Since 2006, 20 to 40 percent of the bee colonies in the United States alone have suffered "colony collapse."

The culprit?

A fungus interacting with a virus. According to a paper published by Army scientists in Maryland and bee experts in Montana, there are clues as to how the two pathogens work together to kill bees.

"Both the virus and the fungus proliferate in cool, damp weather, and both do their dirty work in the bee gut, suggesting that insect nutrition is somehow compromised."

This is particularly interesting in light of the fact that toxic mold individuals commonly experience digestive problems.

Fungus and viruses often work together in nature, according to the report, and "one answer in protecting bee colonies might be to focus on the fungus — controllable with antifungal agents — especially when the virus is detected."

The researchers, including science team leader Dr. Jerry Bromenshenk, remain baffled by the bees' unusual behavior.

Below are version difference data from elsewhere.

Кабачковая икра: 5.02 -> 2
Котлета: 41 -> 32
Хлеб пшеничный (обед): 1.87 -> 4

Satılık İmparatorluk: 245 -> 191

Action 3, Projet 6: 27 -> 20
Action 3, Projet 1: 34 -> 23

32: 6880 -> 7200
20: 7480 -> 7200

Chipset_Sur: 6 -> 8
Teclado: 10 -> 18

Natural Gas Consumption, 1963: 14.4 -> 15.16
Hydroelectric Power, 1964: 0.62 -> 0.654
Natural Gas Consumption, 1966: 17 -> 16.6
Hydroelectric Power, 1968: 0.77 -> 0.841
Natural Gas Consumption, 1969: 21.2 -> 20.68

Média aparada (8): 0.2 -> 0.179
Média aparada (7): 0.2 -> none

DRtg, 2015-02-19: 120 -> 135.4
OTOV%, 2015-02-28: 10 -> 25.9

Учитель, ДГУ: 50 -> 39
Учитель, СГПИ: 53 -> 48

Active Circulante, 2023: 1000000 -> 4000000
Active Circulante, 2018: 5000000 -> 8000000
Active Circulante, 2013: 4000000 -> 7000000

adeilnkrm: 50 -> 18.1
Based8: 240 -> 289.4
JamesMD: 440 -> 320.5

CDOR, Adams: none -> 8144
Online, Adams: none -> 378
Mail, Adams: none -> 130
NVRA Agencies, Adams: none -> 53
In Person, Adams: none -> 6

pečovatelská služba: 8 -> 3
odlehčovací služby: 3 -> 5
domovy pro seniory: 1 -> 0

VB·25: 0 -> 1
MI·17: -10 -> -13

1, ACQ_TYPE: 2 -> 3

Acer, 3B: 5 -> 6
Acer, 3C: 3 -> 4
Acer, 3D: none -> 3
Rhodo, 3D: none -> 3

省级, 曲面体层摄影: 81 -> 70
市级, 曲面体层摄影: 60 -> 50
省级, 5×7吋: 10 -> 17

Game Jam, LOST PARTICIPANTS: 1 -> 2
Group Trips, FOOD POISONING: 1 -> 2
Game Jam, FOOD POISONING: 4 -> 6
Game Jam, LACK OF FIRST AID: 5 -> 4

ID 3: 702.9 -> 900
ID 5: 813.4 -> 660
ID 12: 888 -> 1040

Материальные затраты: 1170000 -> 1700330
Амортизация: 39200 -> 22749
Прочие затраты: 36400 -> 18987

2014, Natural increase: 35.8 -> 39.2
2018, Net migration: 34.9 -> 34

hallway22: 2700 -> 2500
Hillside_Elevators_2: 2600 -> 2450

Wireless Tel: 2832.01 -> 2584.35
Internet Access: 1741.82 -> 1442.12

"Still unsolved is what makes the bees fly off into the wild yonder at the point of death. One theory, Dr. Bromenshenk said, is that the viral-fungal combination disrupts memory or navigating skills and the bees simply get lost. Another possibility, he said, is a kind of insect insanity."

When I think back to the height of our toxic mold exposure, I can relate to these bees.

I draw my own conclusion when I read this study. If bees can't survive on a chemical-ridden diet in an environment filled with pathogens... what makes us think we can?